Homebrew Batch #19 – Apple Crisp Ale

On Saturday I brewed up a 2 gallon batch of Brooklyn Brew Shop’s Apple Crisp Ale.   I uploaded the recipe to Hopville, with quantities slightly tweaked for my mash (in)efficiency,  but it looks like this:


Mash (60 minutes at 152 degrees):

4.5 lbs American 2 row pale malt

0.25 lbs Caramel/crystal 60

.125 lbs Aromatic malt

.125 lbs chocolate malt

Sparge with 2 gallons of 170 degree water

Bring wort to a boil, then add:

0.6 oz Fuggles hops, and 2 cinnamon sticks

after 60 minutes, add:

0.2 oz Hallertau hops, and 4 peeled/diced apples (I used Macs).
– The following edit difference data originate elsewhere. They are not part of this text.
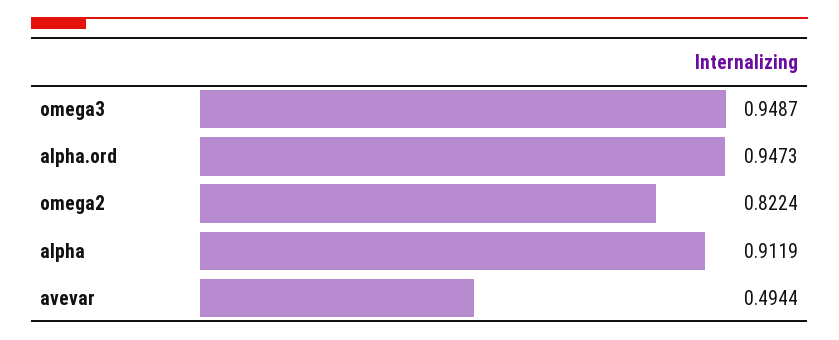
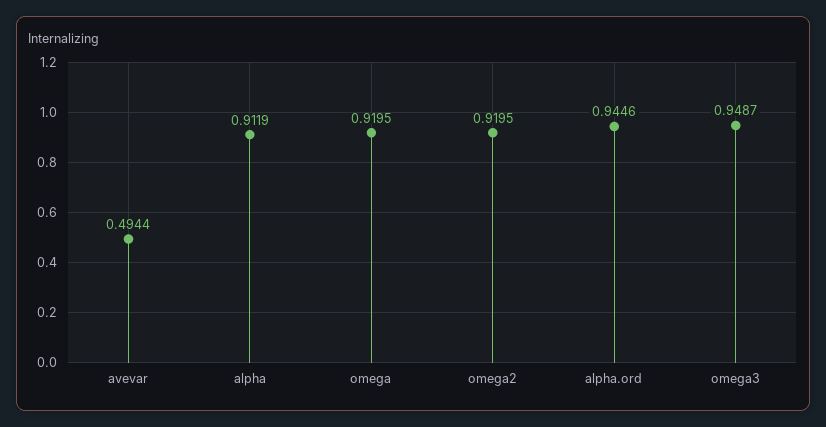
  {
    "omega3": 0.9487,
-   "alpha.ord": 0.9473,
+   "alpha.ord": 0.9446,
-   "omega2": 0.8224,
+   "omega2": 0.9195,
    "alpha": 0.9119,
-   "avevar": 0.4944
+   "avevar": 0.4944,
+   "omega": 0.9195
  }

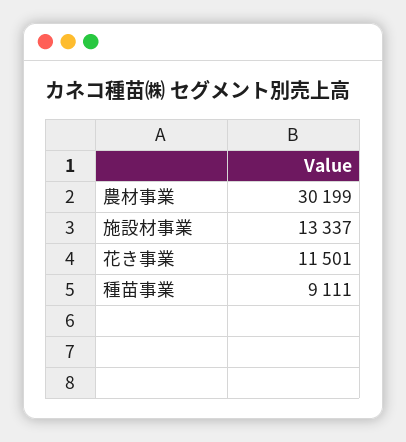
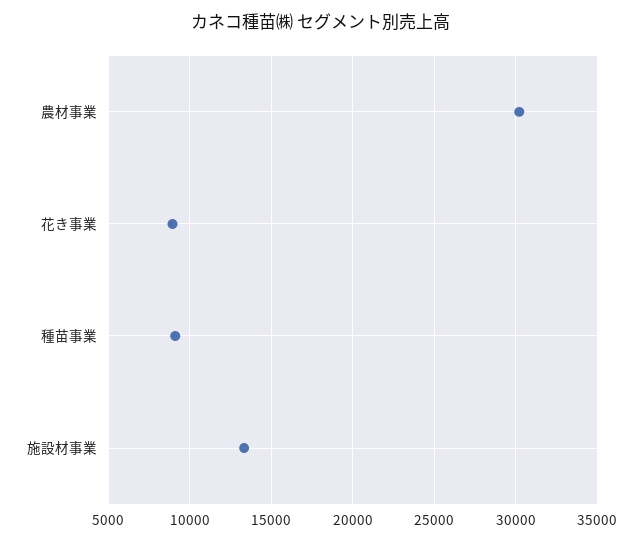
  {
    "農材事業": 30199,
    "施設材事業": 13337,
-   "花き事業": 11501,
+   "花き事業": 9000,
    "種苗事業": 9111
  }

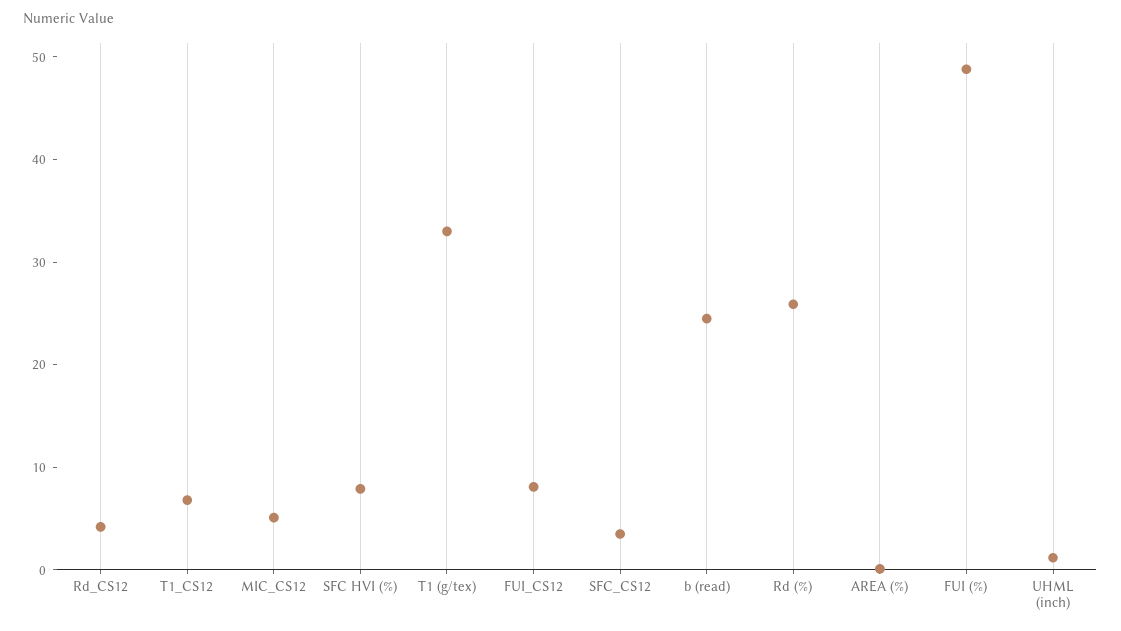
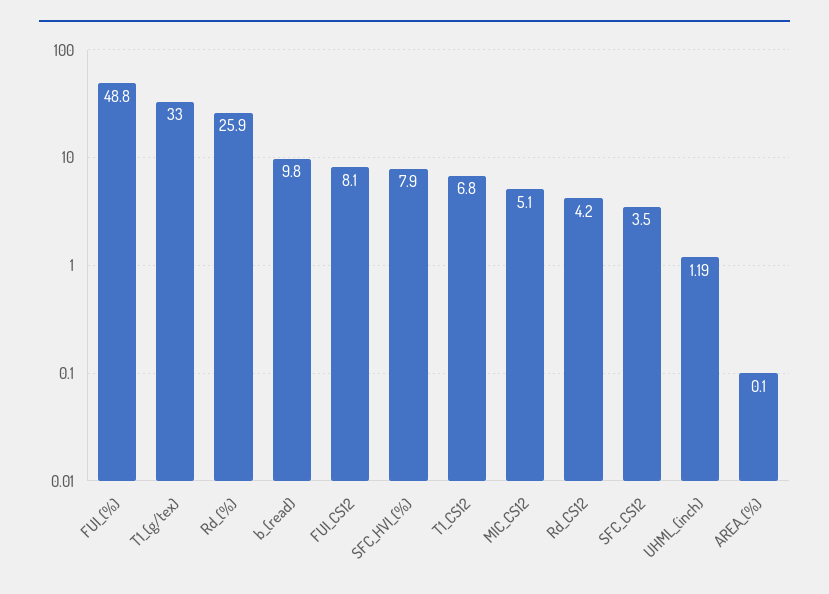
  {
    "Rd_CS12": 4.2,
    "T1_CS12": 6.8,
    "MIC_CS12": 5.1,
    "SFC HVI (%)": 7.9,
    "T1 (g/tex)": 33,
    "FUI_CS12": 8.1,
    "SFC_CS12": 3.5,
-   "b (read)": 24,
+   "b (read)": 9.8,
    "Rd (%)": 25.9,
    "AREA (%)": 0.1,
    "FUI (%)": 48.8,
    "UHML (inch)": 1.19
  }

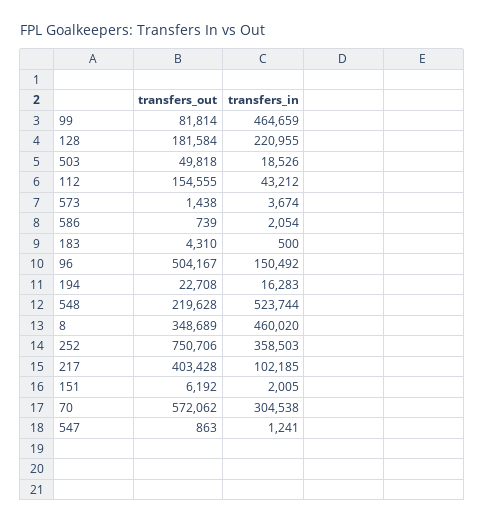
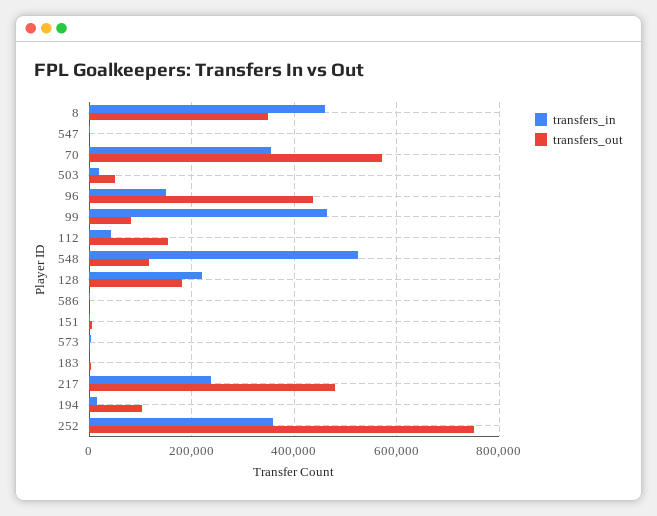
  {
    "transfers_out": {
      "99": 81814,
      "128": 181584,
      "503": 49818,
      "112": 154555,
      "573": 1438,
      "586": 739,
      "183": 4310,
-     "96": 504167,
+     "96": 440000,
-     "194": 22708,
+     "194": 100000,
-     "548": 219628,
+     "548": 120000,
      "8": 348689,
      "252": 750706,
-     "217": 403428,
+     "217": 480000,
      "151": 6192,
      "70": 572062,
      "547": 863
    },
    "transfers_in": {
      "99": 464659,
      "128": 220955,
      "503": 18526,
      "112": 43212,
      "573": 3674,
      "586": 2054,
      "183": 500,
      "96": 150492,
      "194": 16283,
      "548": 523744,
      "8": 460020,
      "252": 358503,
-     "217": 102185,
+     "217": 240000,
      "151": 2005,
-     "70": 304538,
+     "70": 360000,
      "547": 1241
    }
  }

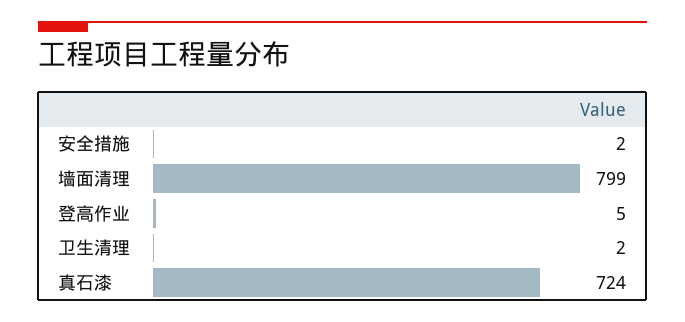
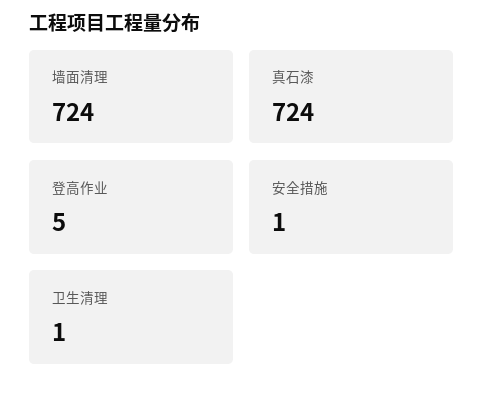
  {
-   "安全措施": 2,
+   "安全措施": 1,
-   "墙面清理": 799,
+   "墙面清理": 724,
    "登高作业": 5,
-   "卫生清理": 2,
+   "卫生清理": 1,
    "真石漆": 724
  }

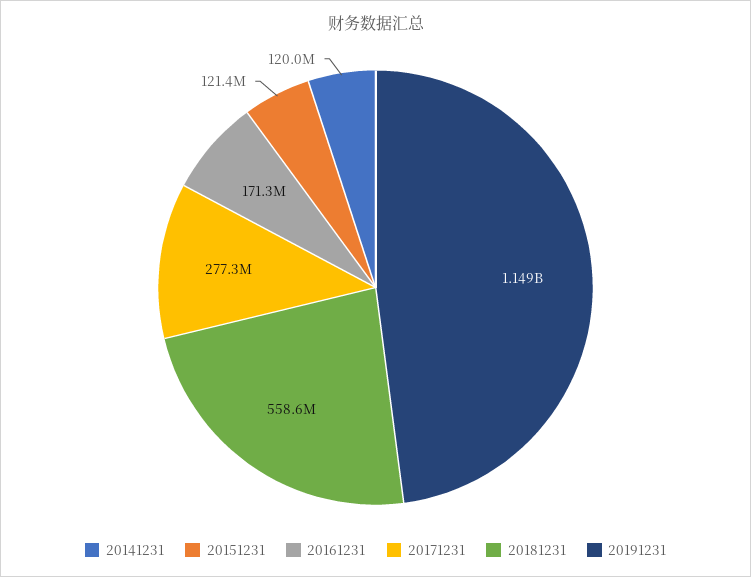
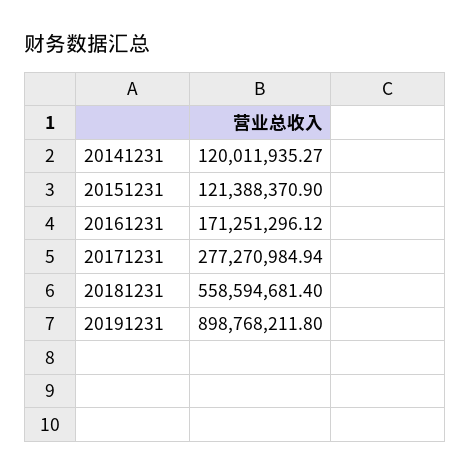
  {
    "20141231": 120011935.27,
    "20151231": 121388370.9,
    "20161231": 171251296.12,
    "20171231": 277270984.94,
    "20181231": 558594681.4,
-   "20191231": 1149000000
+   "20191231": 898768211.8
  }

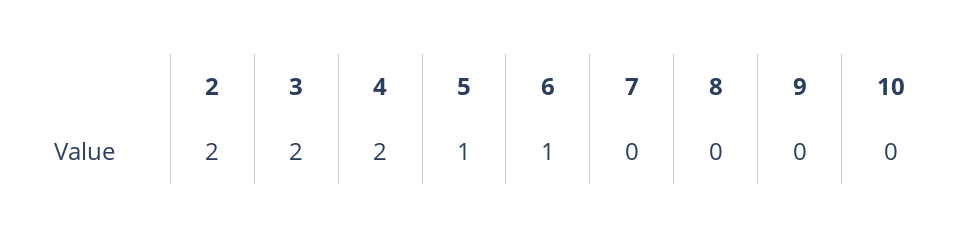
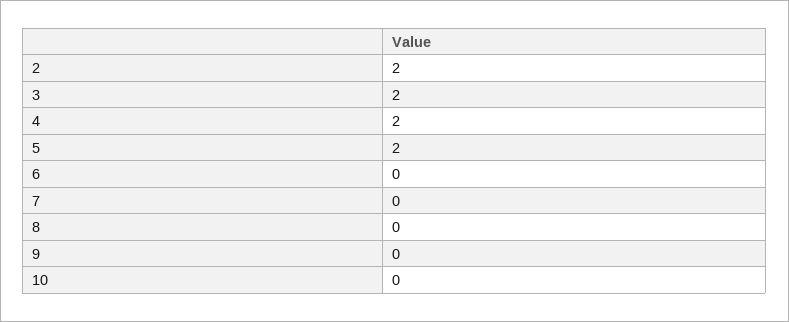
  {
    "2": 2,
    "3": 2,
    "4": 2,
-   "5": 1,
+   "5": 2,
-   "6": 1,
+   "6": 0,
    "7": 0,
    "8": 0,
    "9": 0,
    "10": 0
  }

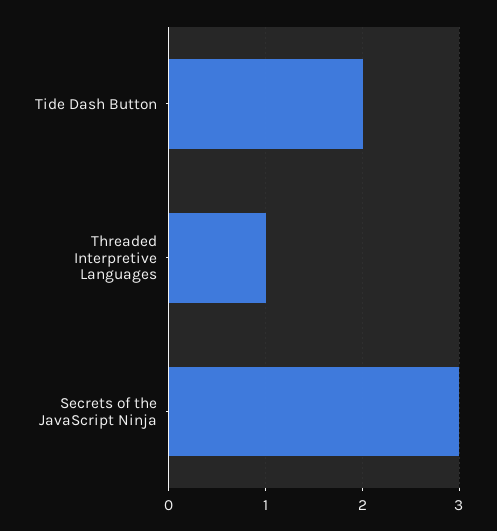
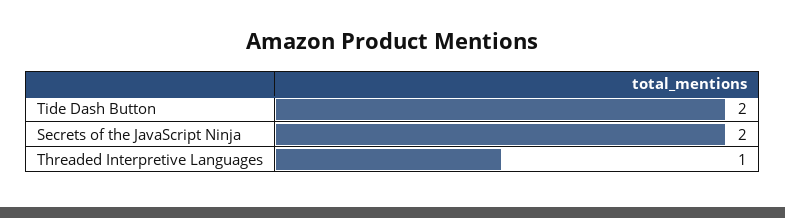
  {
    "Tide Dash Button": 2,
    "Threaded Interpretive Languages": 1,
-   "Secrets of the JavaScript Ninja": 3
+   "Secrets of the JavaScript Ninja": 2
  }

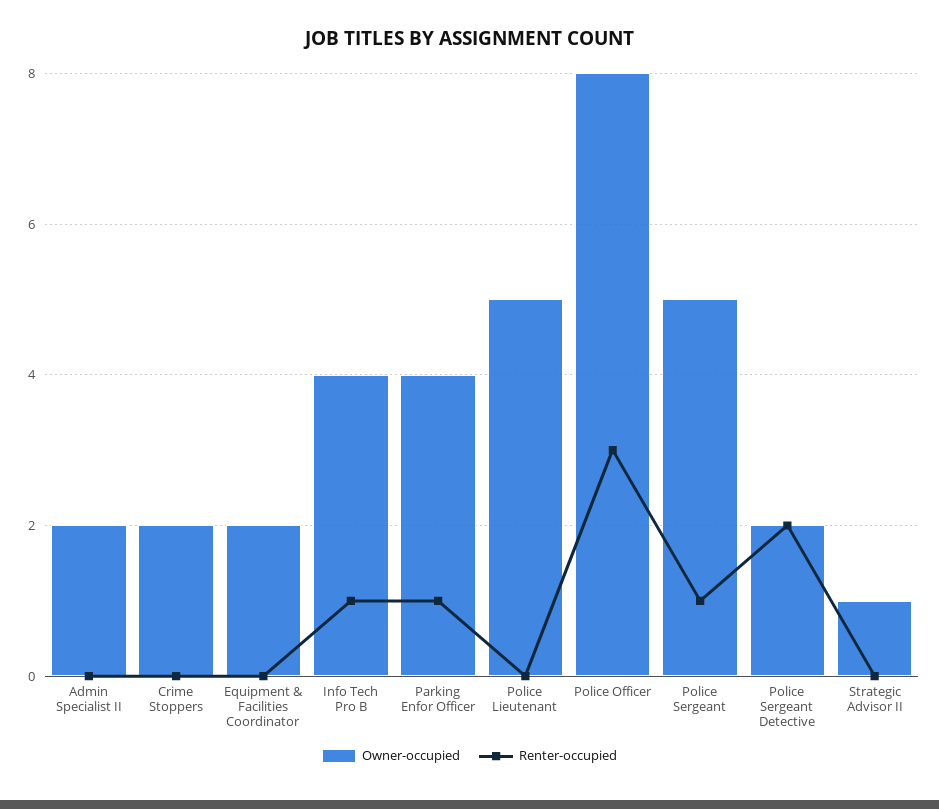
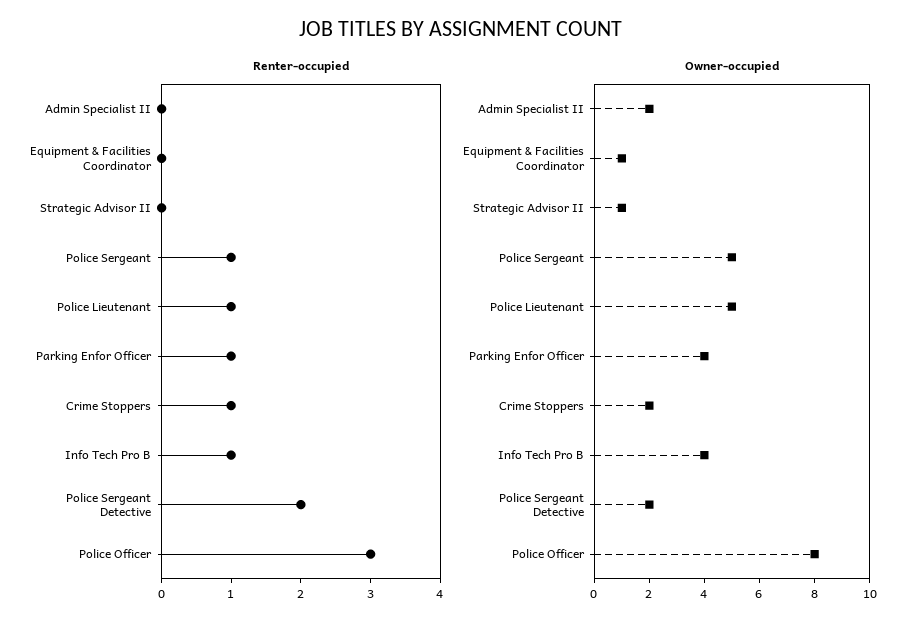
  {
    "Owner-occupied": {
      "Admin Specialist II": 2,
      "Crime Stoppers": 2,
-     "Equipment & Facilities Coordinator": 2,
+     "Equipment & Facilities Coordinator": 1,
      "Info Tech Pro B": 4,
      "Parking Enfor Officer": 4,
      "Police Lieutenant": 5,
      "Police Officer": 8,
      "Police Sergeant": 5,
      "Police Sergeant Detective": 2,
      "Strategic Advisor II": 1
    },
    "Renter-occupied": {
      "Admin Specialist II": 0,
-     "Crime Stoppers": 0,
+     "Crime Stoppers": 1,
      "Equipment & Facilities Coordinator": 0,
      "Info Tech Pro B": 1,
      "Parking Enfor Officer": 1,
-     "Police Lieutenant": 0,
+     "Police Lieutenant": 1,
      "Police Officer": 3,
      "Police Sergeant": 1,
      "Police Sergeant Detective": 2,
      "Strategic Advisor II": 0
    }
  }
Remove from heat and let steep for 20 minutes.

After 20 minutes, remove apples with a slotted spoon, remove cinnamon sticks (I had mine in my nylon hops bag), chill to 70 degrees and pitch Nottingham Ale yeast.

Hopville had the OG estimated at 1.062, which should ferment out to a 6.3% ABV.  My OG came in at 1.052, but I’m not especially worried, as BrooklynBrewShop had their final ABV at 5.5%.

Today, less than 24 hours later, this beast is fermenting vigorously:  a churning mass of dark brown ale with a thick, bubbly Krausen layer on top.